Re: Getting a TreeNode Exception while saving into Hadoop

2016-08-08 Thread Ted Yu
Mind showing the complete stack trace ?

Thanks

On Mon, Aug 8, 2016 at 12:30 PM, max square  wrote:

> Thanks Ted for the prompt reply.
>
> There are three or four DFs that are coming from various sources and I'm
> doing a unionAll on them.
>
> val placesProcessed = placesUnchanged.unionAll(placesAddedWithMerchantId).
> unionAll(placesUpdatedFromHotelsWithMerchantId).unionAll(pla
> cesUpdatedFromRestaurantsWithMerchantId).unionAll(placesChanged)
>
> I'm using Spark 1.6.2.
>
> On Mon, Aug 8, 2016 at 3:11 PM, Ted Yu  wrote:
>
>> Can you show the code snippet for unionAll operation ?
>>
>> Which Spark release do you use ?
>>
>> BTW please use user@spark.apache.org in the future.
>>
>> On Mon, Aug 8, 2016 at 11:47 AM, max square 
>> wrote:
>>
>>> Hey guys,
>>>
>>> I'm trying to save Dataframe in CSV format after performing unionAll
>>> operations on it.
>>> But I get this exception -
>>>
>>> Exception in thread "main" org.apache.spark.sql.catalyst.
>>> errors.package$TreeNodeException: execute, tree:
>>> TungstenExchange hashpartitioning(mId#430,200)
>>>
>>> I'm saving it by
>>>
>>> df.write.format("com.databricks.spark.csv").options(Map("mode" ->
>>> "DROPMALFORMED", "delimiter" -> "\t", "header" -> "true")).save(bakDir
>>> + latest)
>>>
>>> It works perfectly if I don't do the unionAll operation.
>>> I see that the format isn't different by printing the part of the
>>> results.
>>>
>>> Any help regarding this would be appreciated.
>>>
>>>
>>
>


Re: Getting a TreeNode Exception while saving into Hadoop

2016-08-08 Thread Ted Yu
Can you show the code snippet for unionAll operation ?

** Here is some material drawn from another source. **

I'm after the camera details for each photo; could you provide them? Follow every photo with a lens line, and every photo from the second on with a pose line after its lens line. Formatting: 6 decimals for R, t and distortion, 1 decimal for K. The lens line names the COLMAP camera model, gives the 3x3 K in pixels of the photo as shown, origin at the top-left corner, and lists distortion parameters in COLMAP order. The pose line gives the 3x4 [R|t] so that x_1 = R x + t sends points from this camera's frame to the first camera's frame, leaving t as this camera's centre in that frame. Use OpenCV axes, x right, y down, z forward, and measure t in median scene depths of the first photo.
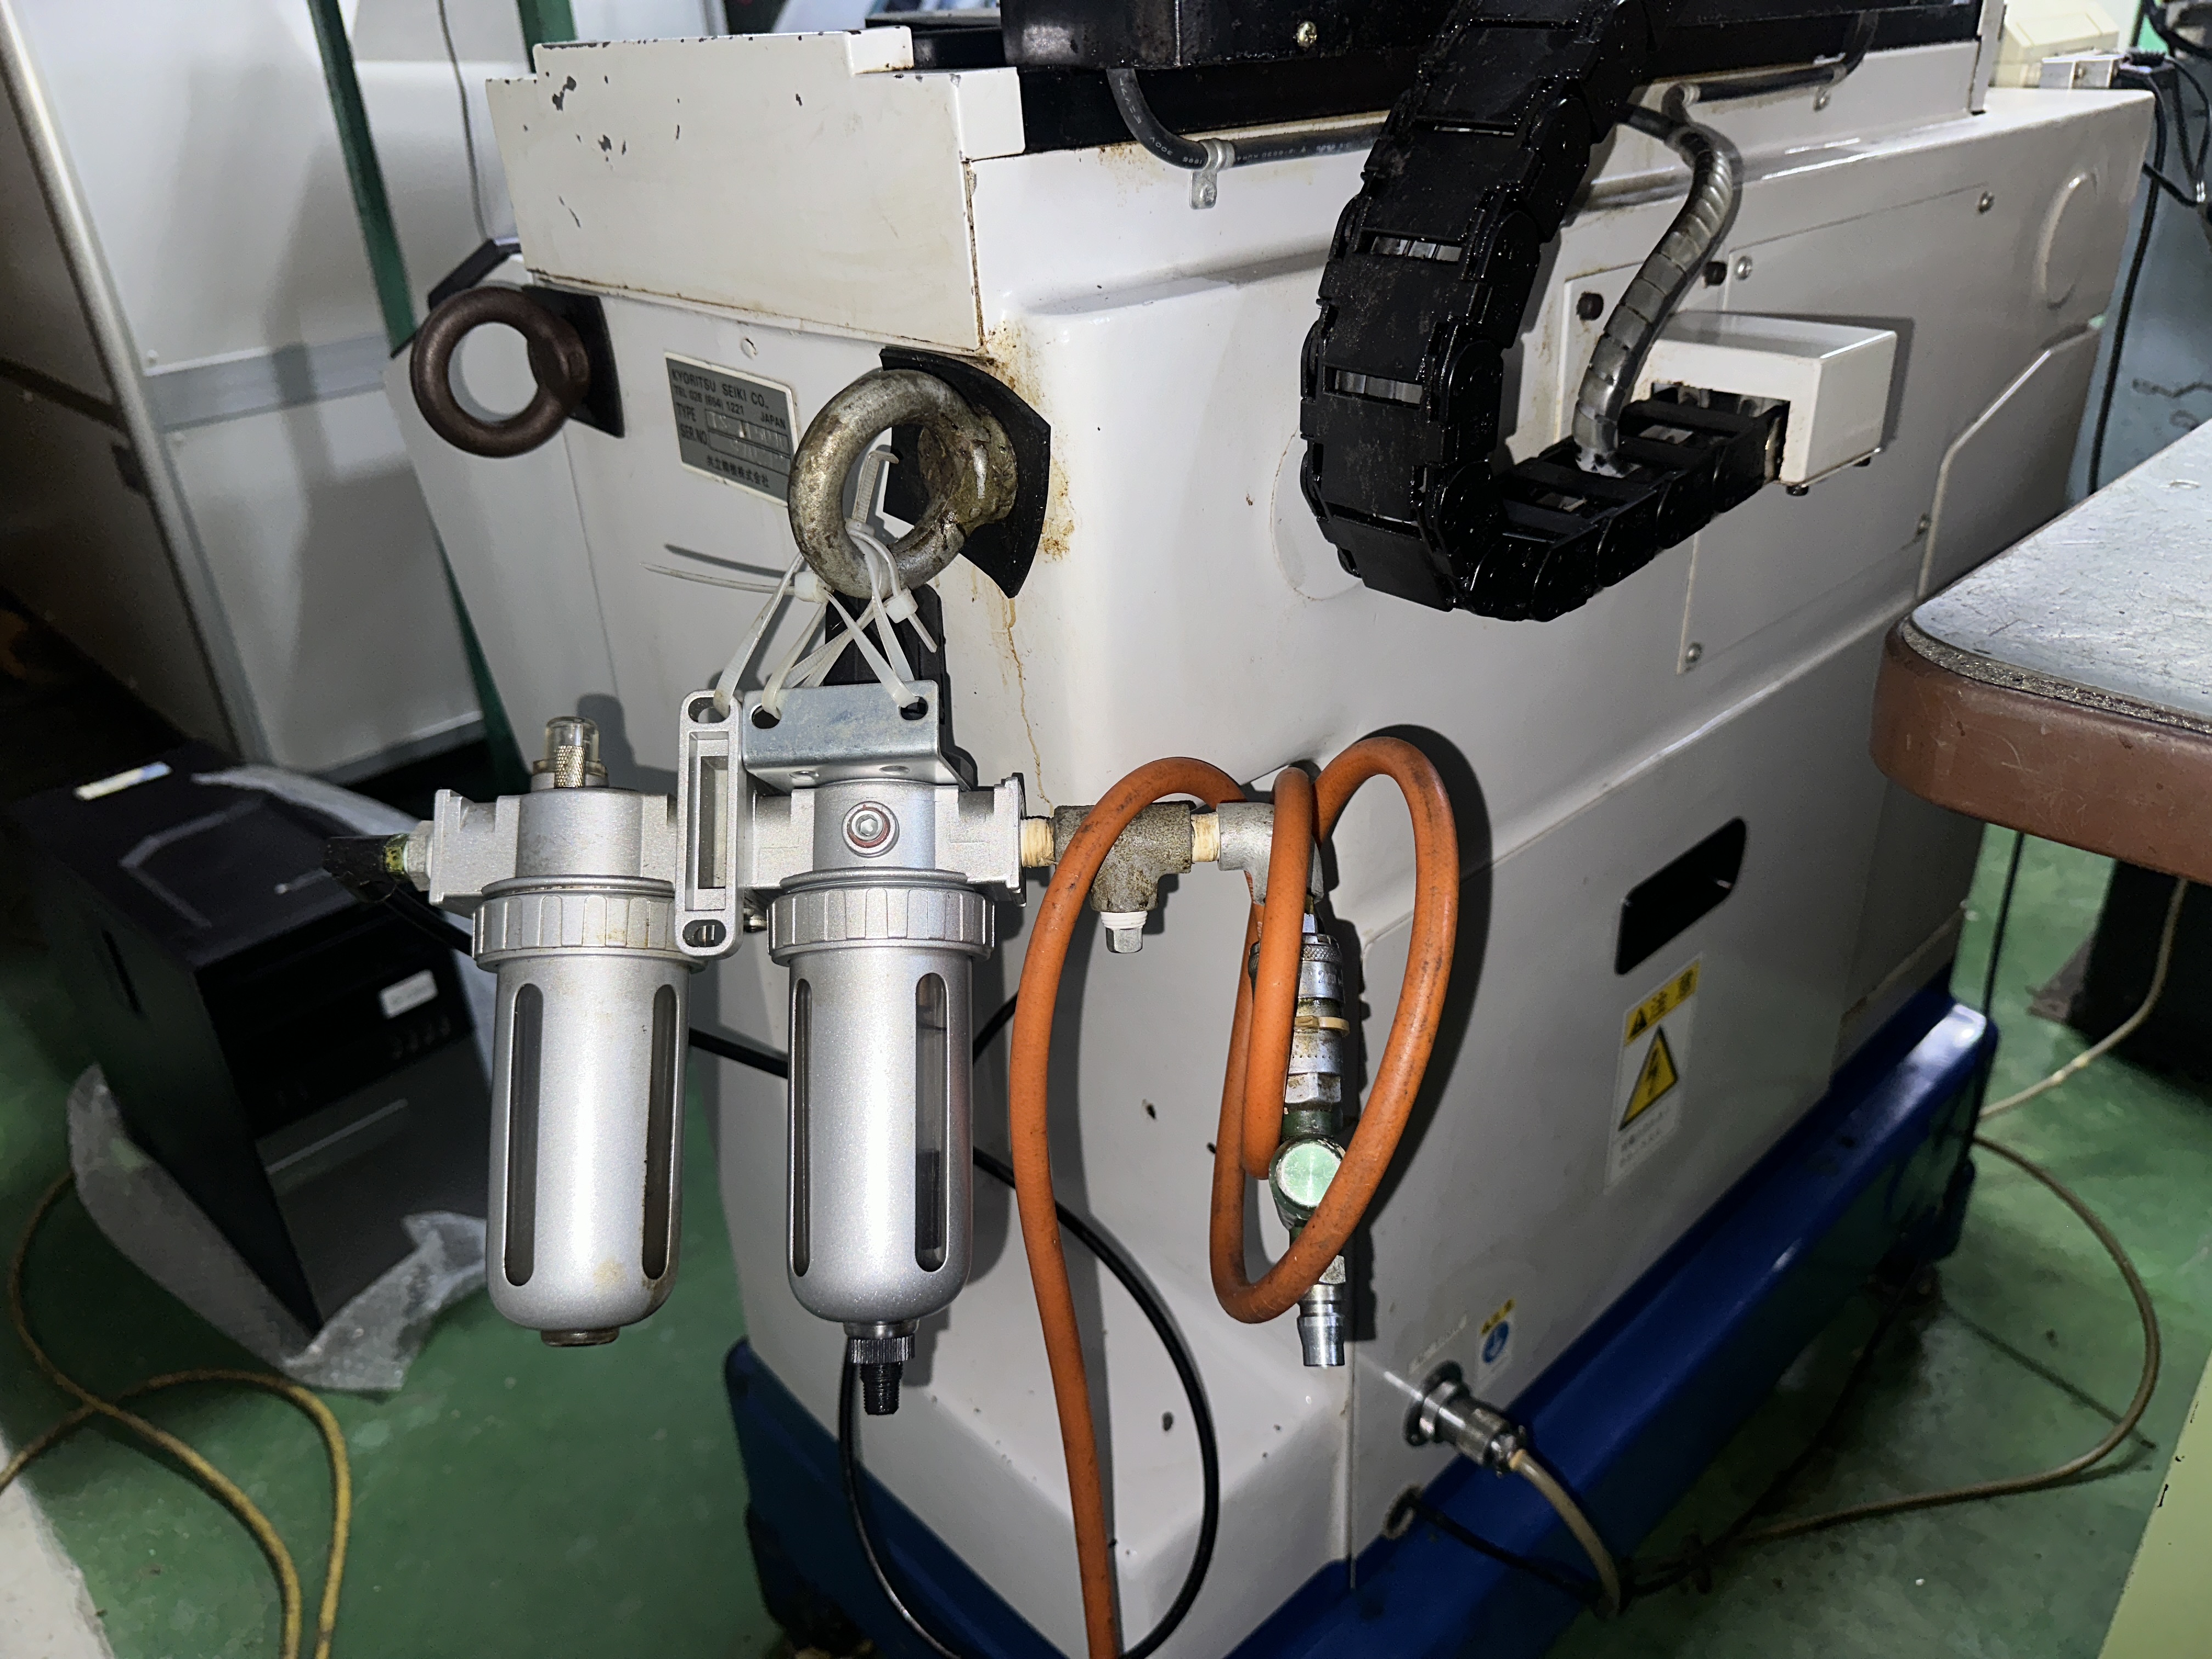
lens RADIAL K [[1588.0, 0, 1127.8], [0, 1588.0, 827.8], [0, 0, 1]] dist [-0.007047, -0.004956]
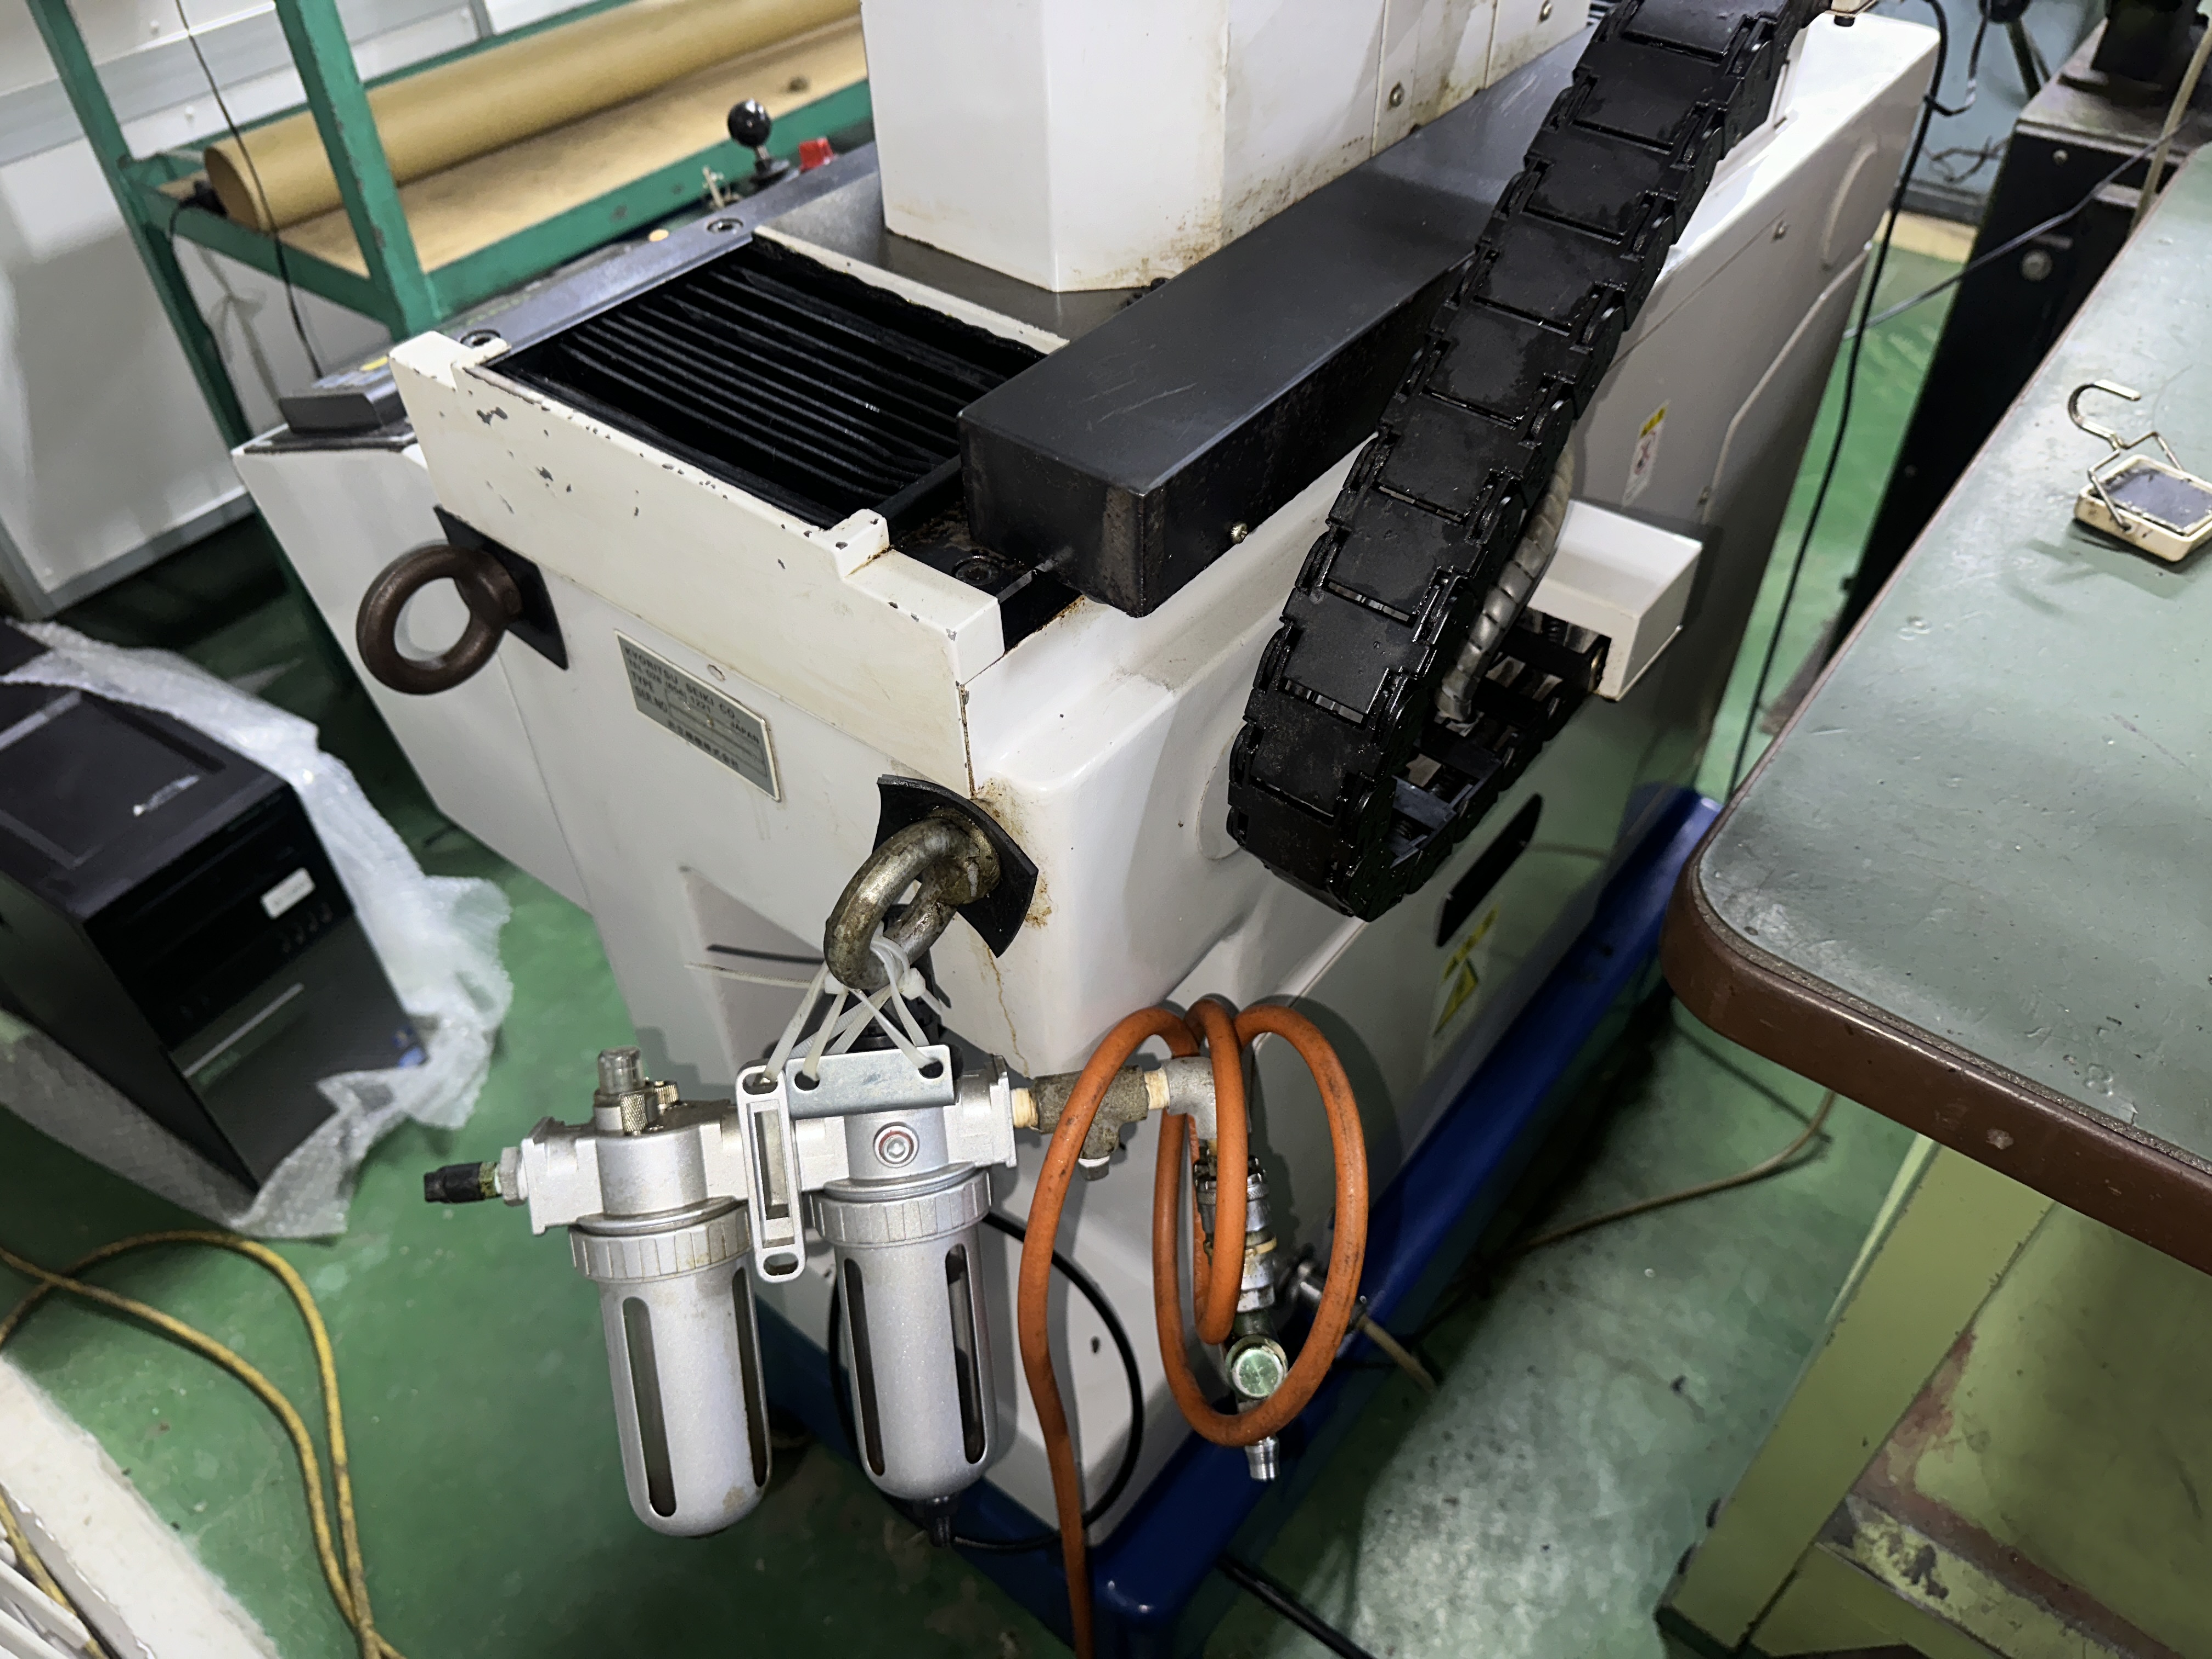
lens RADIAL K [[1568.2, 0, 1114.9], [0, 1568.2, 835.2], [0, 0, 1]] dist [0.026729, -0.042345]
pose [[0.989059, -0.081814, 0.122752, -0.046371], [0.044462, 0.958749, 0.280755, -0.210635], [-0.140658, -0.272226, 0.951897, -0.046473]]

Which Spark release do you use ?

BTW please use user@spark.apache.org in the future.

On Mon, Aug 8, 2016 at 11:47 AM, max square  wrote:

> Hey guys,
>
> I'm trying to save Dataframe in CSV format after performing unionAll
> operations on it.
> But I get this exception -
>
> Exception in thread "main" 
> org.apache.spark.sql.catalyst.errors.package$TreeNodeException:
> execute, tree:
> TungstenExchange hashpartitioning(mId#430,200)
>
> I'm saving it by
>
> df.write.format("com.databricks.spark.csv").options(Map("mode" ->
> "DROPMALFORMED", "delimiter" -> "\t", "header" -> "true")).save(bakDir +
> latest)
>
> It works perfectly if I don't do the unionAll operation.
> I see that the format isn't different by printing the part of the results.
>
> Any help regarding this would be appreciated.
>
>